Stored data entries
--- --- ---
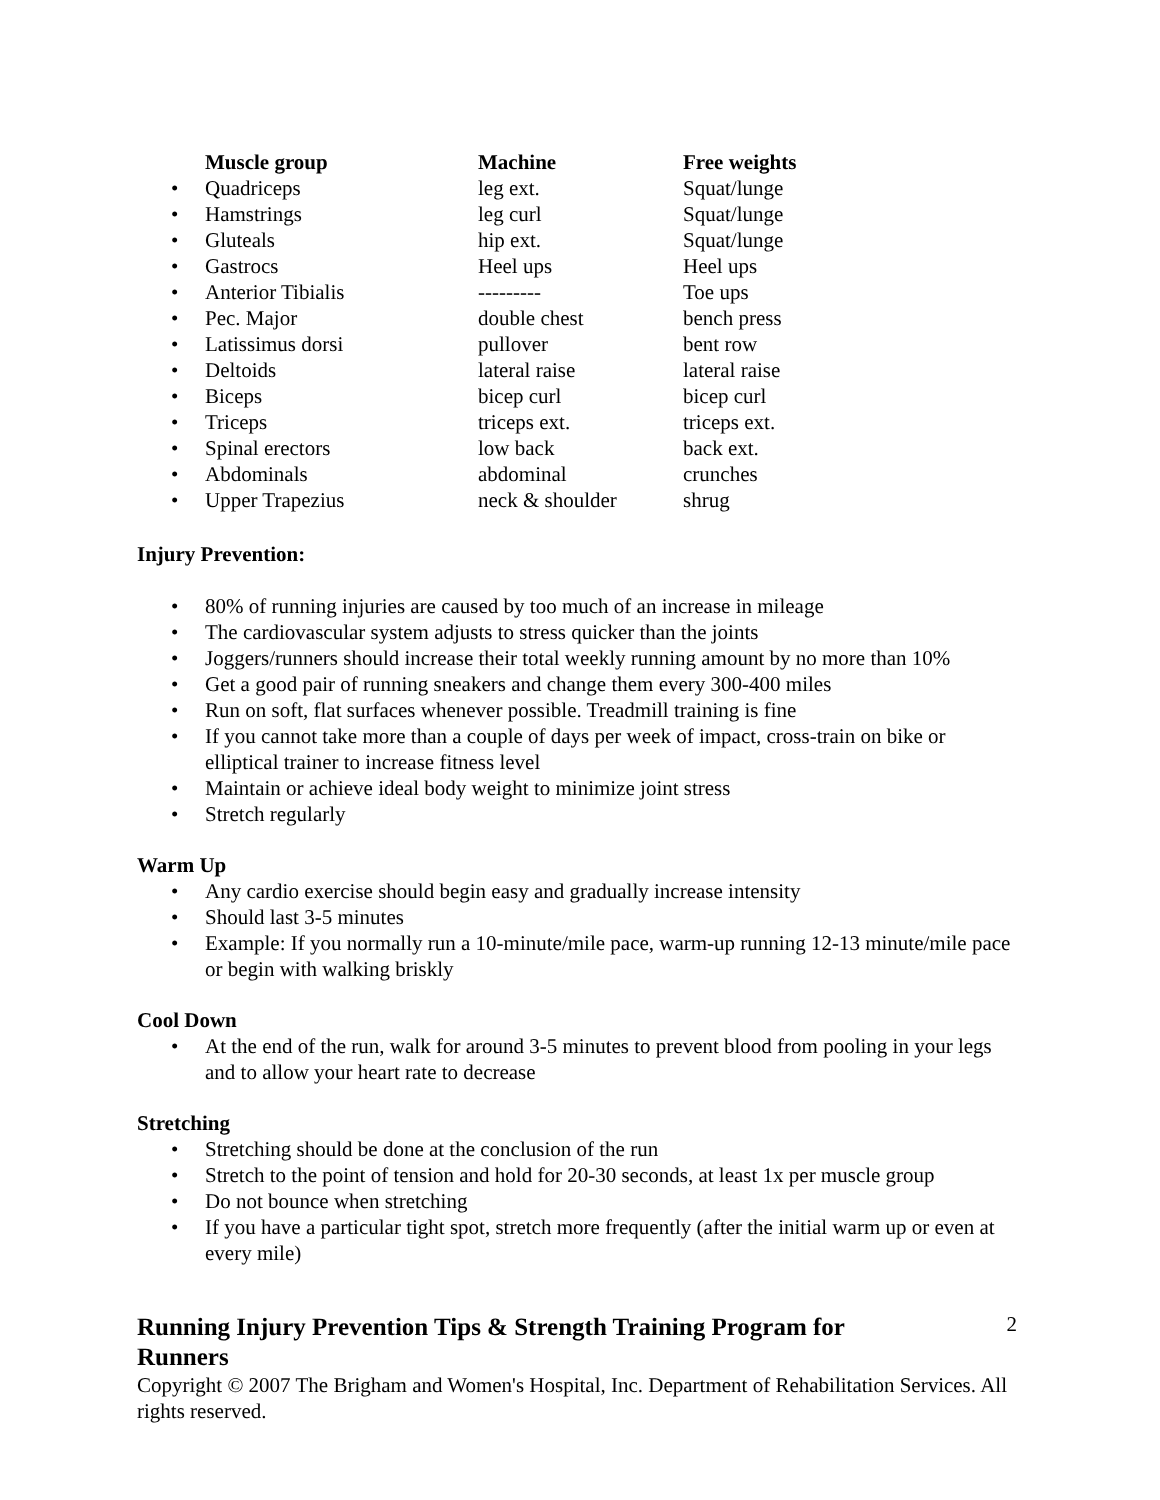| | Muscle group | Machine | Free weights |
| --- | --- | --- | --- |
| • | Quadriceps | leg ext. | Squat/lunge |
| • | Hamstrings | leg curl | Squat/lunge |
| • | Gluteals | hip ext. | Squat/lunge |
| • | Gastrocs | Heel ups | Heel ups |
| • | Anterior Tibialis | --------- | Toe ups |
| • | Pec. Major | double chest | bench press |
| • | Latissimus dorsi | pullover | bent row |
| • | Deltoids | lateral raise | lateral raise |
| • | Biceps | bicep curl | bicep curl |
| • | Triceps | triceps ext. | triceps ext. |
| • | Spinal erectors | low back | back ext. |
| • | Abdominals | abdominal | crunches |
| • | Upper Trapezius | neck & shoulder | shrug |
Injury Prevention:
• 80% of running injuries are caused by too much of an increase in mileage
• The cardiovascular system adjusts to stress quicker than the joints
• Joggers/runners should increase their total weekly running amount by no more than 10%
• Get a good pair of running sneakers and change them every 300-400 miles
• Run on soft, flat surfaces whenever possible. Treadmill training is fine
• If you cannot take more than a couple of days per week of impact, cross-train on bike or elliptical trainer to increase fitness level
• Maintain or achieve ideal body weight to minimize joint stress
• Stretch regularly
Warm Up
• Any cardio exercise should begin easy and gradually increase intensity
• Should last 3-5 minutes
• Example: If you normally run a 10-minute/mile pace, warm-up running 12-13 minute/mile pace or begin with walking briskly
Cool Down
• At the end of the run, walk for around 3-5 minutes to prevent blood from pooling in your legs and to allow your heart rate to decrease
Stretching
• Stretching should be done at the conclusion of the run
• Stretch to the point of tension and hold for 20-30 seconds, at least 1x per muscle group
• Do not bounce when stretching
• If you have a particular tight spot, stretch more frequently (after the initial warm up or even at every mile)
Running Injury Prevention Tips & Strength Training Program for Runners
2
Copyright © 2007 The Brigham and Women's Hospital, Inc. Department of Rehabilitation Services. All rights reserved.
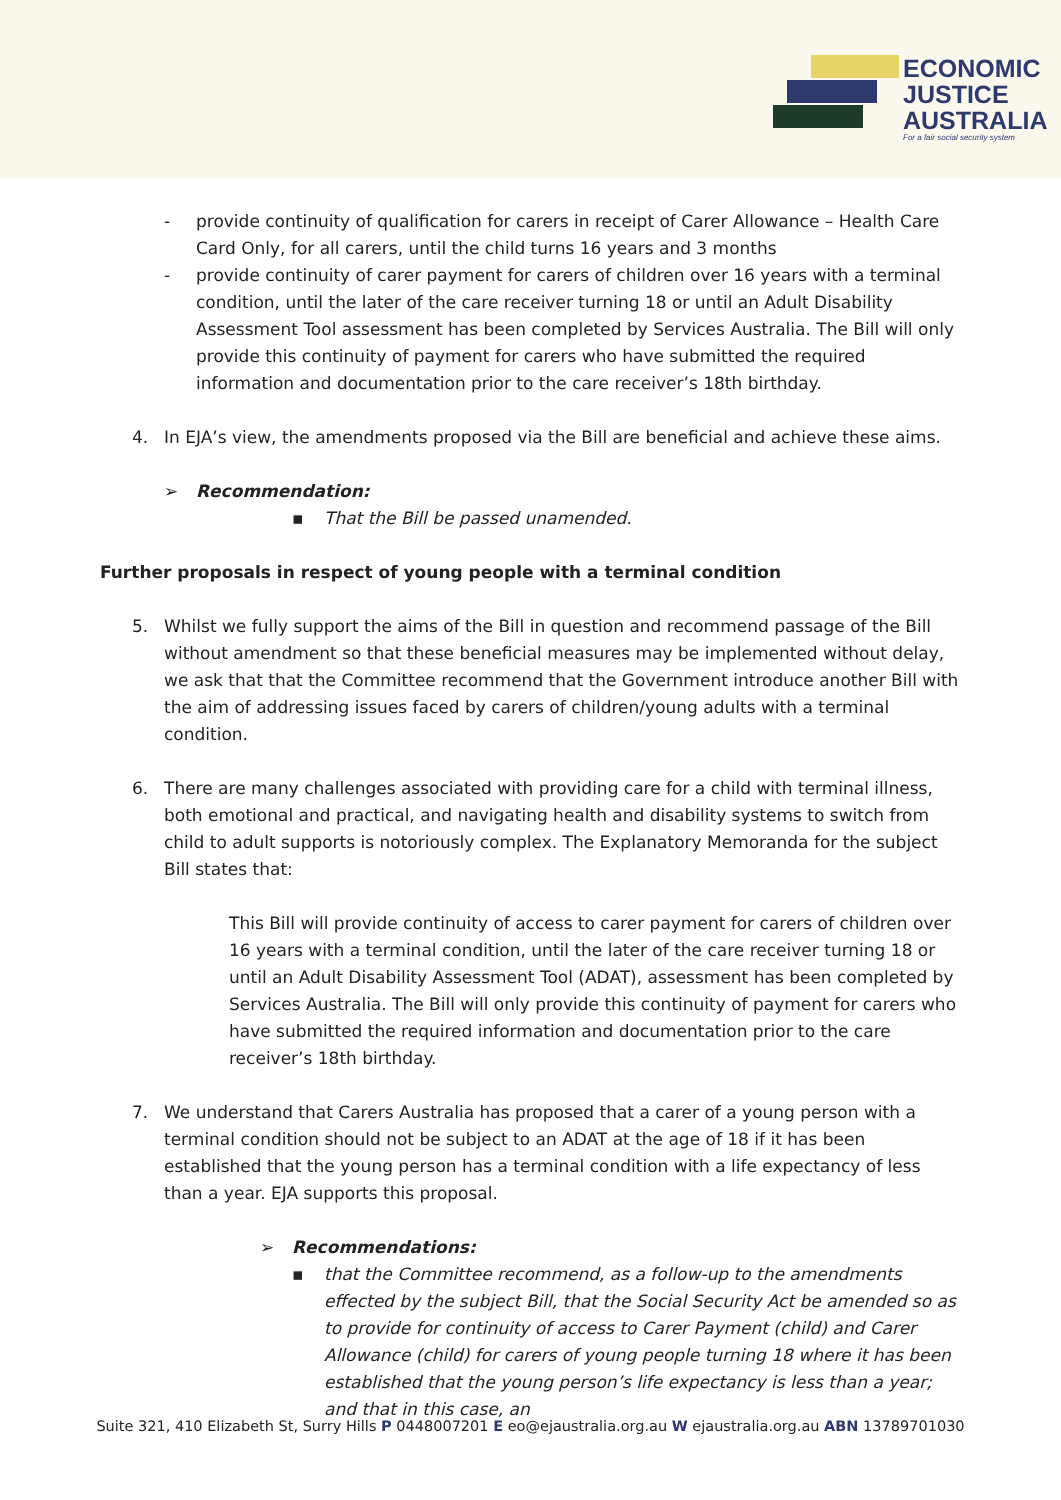ECONOMIC
JUSTICE
AUSTRALIA
For a fair social security system
- provide continuity of qualification for carers in receipt of Carer Allowance – Health Care Card Only, for all carers, until the child turns 16 years and 3 months
- provide continuity of carer payment for carers of children over 16 years with a terminal condition, until the later of the care receiver turning 18 or until an Adult Disability Assessment Tool assessment has been completed by Services Australia. The Bill will only provide this continuity of payment for carers who have submitted the required information and documentation prior to the care receiver’s 18th birthday.
4. In EJA’s view, the amendments proposed via the Bill are beneficial and achieve these aims.
➢ Recommendation:
▪ That the Bill be passed unamended.
Further proposals in respect of young people with a terminal condition
5. Whilst we fully support the aims of the Bill in question and recommend passage of the Bill without amendment so that these beneficial measures may be implemented without delay, we ask that that the Committee recommend that the Government introduce another Bill with the aim of addressing issues faced by carers of children/young adults with a terminal condition.
6. There are many challenges associated with providing care for a child with terminal illness, both emotional and practical, and navigating health and disability systems to switch from child to adult supports is notoriously complex. The Explanatory Memoranda for the subject Bill states that:
This Bill will provide continuity of access to carer payment for carers of children over 16 years with a terminal condition, until the later of the care receiver turning 18 or until an Adult Disability Assessment Tool (ADAT), assessment has been completed by Services Australia. The Bill will only provide this continuity of payment for carers who have submitted the required information and documentation prior to the care receiver’s 18th birthday.
7. We understand that Carers Australia has proposed that a carer of a young person with a terminal condition should not be subject to an ADAT at the age of 18 if it has been established that the young person has a terminal condition with a life expectancy of less than a year. EJA supports this proposal.
➢ Recommendations:
▪ that the Committee recommend, as a follow-up to the amendments effected by the subject Bill, that the Social Security Act be amended so as to provide for continuity of access to Carer Payment (child) and Carer Allowance (child) for carers of young people turning 18 where it has been established that the young person’s life expectancy is less than a year; and that in this case, an
Suite 321, 410 Elizabeth St, Surry Hills P 0448007201 E eo@ejaustralia.org.au W ejaustralia.org.au ABN 13789701030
--- --- ---
• _Exercise aim_: Your response must consist of the lines from the beginning of the data through the line containing "every 300-400 miles", transcribed exactly, with no pictures.

• _Task solution_:
| | Muscle group | Machine | Free weights |
| --- | --- | --- | --- |
| • | Quadriceps | leg ext. | Squat/lunge |
| • | Hamstrings | leg curl | Squat/lunge |
| • | Gluteals | hip ext. | Squat/lunge |
| • | Gastrocs | Heel ups | Heel ups |
| • | Anterior Tibialis | --------- | Toe ups |
| • | Pec. Major | double chest | bench press |
| • | Latissimus dorsi | pullover | bent row |
| • | Deltoids | lateral raise | lateral raise |
| • | Biceps | bicep curl | bicep curl |
| • | Triceps | triceps ext. | triceps ext. |
| • | Spinal erectors | low back | back ext. |
| • | Abdominals | abdominal | crunches |
| • | Upper Trapezius | neck & shoulder | shrug |
Injury Prevention:
• 80% of running injuries are caused by too much of an increase in mileage
• The cardiovascular system adjusts to stress quicker than the joints
• Joggers/runners should increase their total weekly running amount by no more than 10%
• Get a good pair of running sneakers and change them every 300-400 miles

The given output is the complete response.